◆ **What you should do**
Each record below should be returned exactly, with its pictures left out.
----
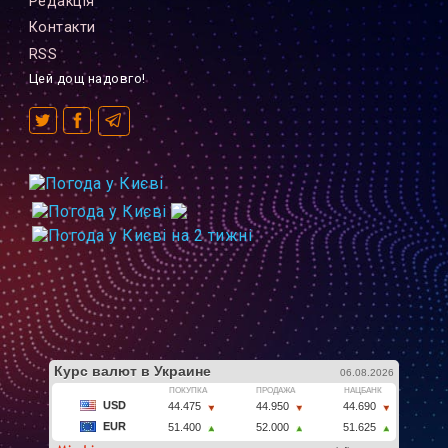
Редакцiя
Контакти
RSS
Цей дощ надовго!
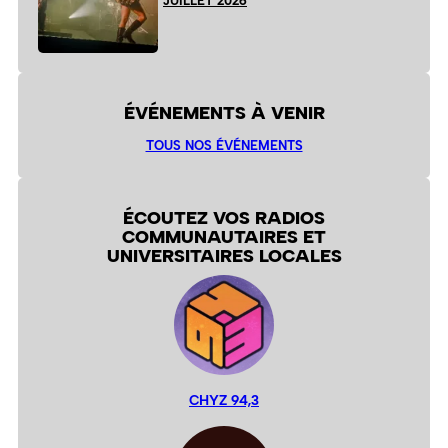
JUILLET 2026
ÉVÉNEMENTS À VENIR
TOUS NOS ÉVÉNEMENTS
ÉCOUTEZ VOS RADIOS
COMMUNAUTAIRES ET
UNIVERSITAIRES LOCALES
CHYZ 94,3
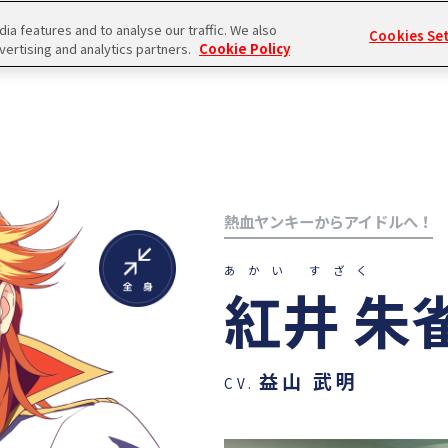
a features and to analyse our traffic. We also
Cookies Se
vertising and analytics partners.
Cookie Policy
熱血ヤンキーからアイドルへ！
あかい すざく
紅井 朱
益山 武明
CV.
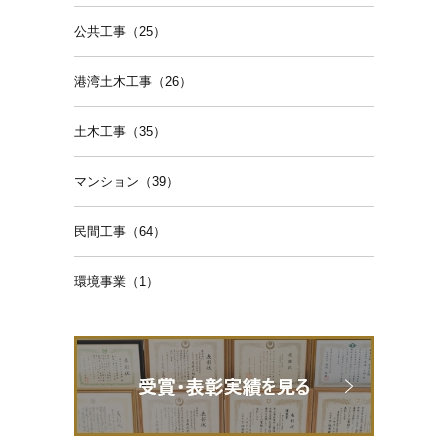
公共工事（25）
港湾土木工事（26）
土木工事（35）
マンション（39）
民間工事（64）
環境事業（1）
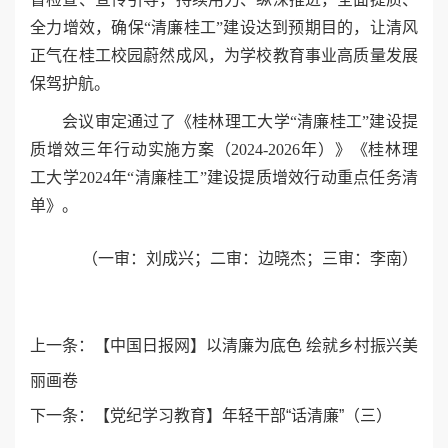
全力增效，确保“清廉桂工”建设达到预期目的，让清风
正气在桂工校园蔚然成风，为学校教育事业高质量发展
保驾护航。
会议审定通过了《桂林理工大学“清廉桂工”建设提
质增效三年行动实施方案（2024-2026年）》《桂林理
工大学2024年“清廉桂工”建设提质增效行动重点任务清
单》。
（一审：刘成兴；二审：边晓杰；三审：李南）
上一条：
【中国日报网】以清廉为底色 绘就乡村振兴美
丽画卷
下一条：
【党纪学习教育】年轻干部“话清廉”（三）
----
◆ **Reply**
Редакцiя
Контакти
RSS
Цей дощ надовго!
JUILLET 2026
ÉVÉNEMENTS À VENIR
TOUS NOS ÉVÉNEMENTS
ÉCOUTEZ VOS RADIOS
COMMUNAUTAIRES ET
UNIVERSITAIRES LOCALES
CHYZ 94,3
a features and to analyse our traffic. We also
Cookies Se
vertising and analytics partners.
Cookie Policy
熱血ヤンキーからアイドルへ！
あかい すざく
紅井 朱
益山 武明
CV.
公共工事（25）
港湾土木工事（26）
土木工事（35）
マンション（39）
民間工事（64）
環境事業（1）
全力增效，确保“清廉桂工”建设达到预期目的，让清风
正气在桂工校园蔚然成风，为学校教育事业高质量发展
保驾护航。
会议审定通过了《桂林理工大学“清廉桂工”建设提
质增效三年行动实施方案（2024-2026年）》《桂林理
工大学2024年“清廉桂工”建设提质增效行动重点任务清
单》。
（一审：刘成兴；二审：边晓杰；三审：李南）
上一条：
【中国日报网】以清廉为底色 绘就乡村振兴美
丽画卷
下一条：
【党纪学习教育】年轻干部“话清廉”（三）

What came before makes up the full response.